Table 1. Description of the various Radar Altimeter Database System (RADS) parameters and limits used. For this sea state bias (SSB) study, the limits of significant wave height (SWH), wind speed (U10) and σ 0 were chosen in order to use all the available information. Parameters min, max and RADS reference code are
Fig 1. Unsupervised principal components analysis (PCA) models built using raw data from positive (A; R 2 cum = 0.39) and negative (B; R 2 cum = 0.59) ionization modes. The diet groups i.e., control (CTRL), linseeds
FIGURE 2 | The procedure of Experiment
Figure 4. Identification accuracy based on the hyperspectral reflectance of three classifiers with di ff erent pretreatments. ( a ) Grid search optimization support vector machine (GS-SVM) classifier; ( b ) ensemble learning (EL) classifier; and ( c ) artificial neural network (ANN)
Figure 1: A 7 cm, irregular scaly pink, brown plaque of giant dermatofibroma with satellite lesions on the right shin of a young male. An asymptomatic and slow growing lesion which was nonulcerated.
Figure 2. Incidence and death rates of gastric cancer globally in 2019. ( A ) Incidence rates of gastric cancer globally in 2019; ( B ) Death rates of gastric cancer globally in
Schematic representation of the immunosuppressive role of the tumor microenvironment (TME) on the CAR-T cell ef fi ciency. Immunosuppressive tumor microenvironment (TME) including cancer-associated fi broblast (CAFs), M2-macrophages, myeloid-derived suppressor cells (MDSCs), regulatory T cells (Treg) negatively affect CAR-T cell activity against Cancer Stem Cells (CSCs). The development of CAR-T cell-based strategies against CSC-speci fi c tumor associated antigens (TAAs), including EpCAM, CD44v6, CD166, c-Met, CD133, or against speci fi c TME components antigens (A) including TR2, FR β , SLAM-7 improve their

────────────────────────────────────────

→ **The problem**:
Consider the material above. Report how many of its lines contain the word "components", and nothing more.

→ **Completed task**:
2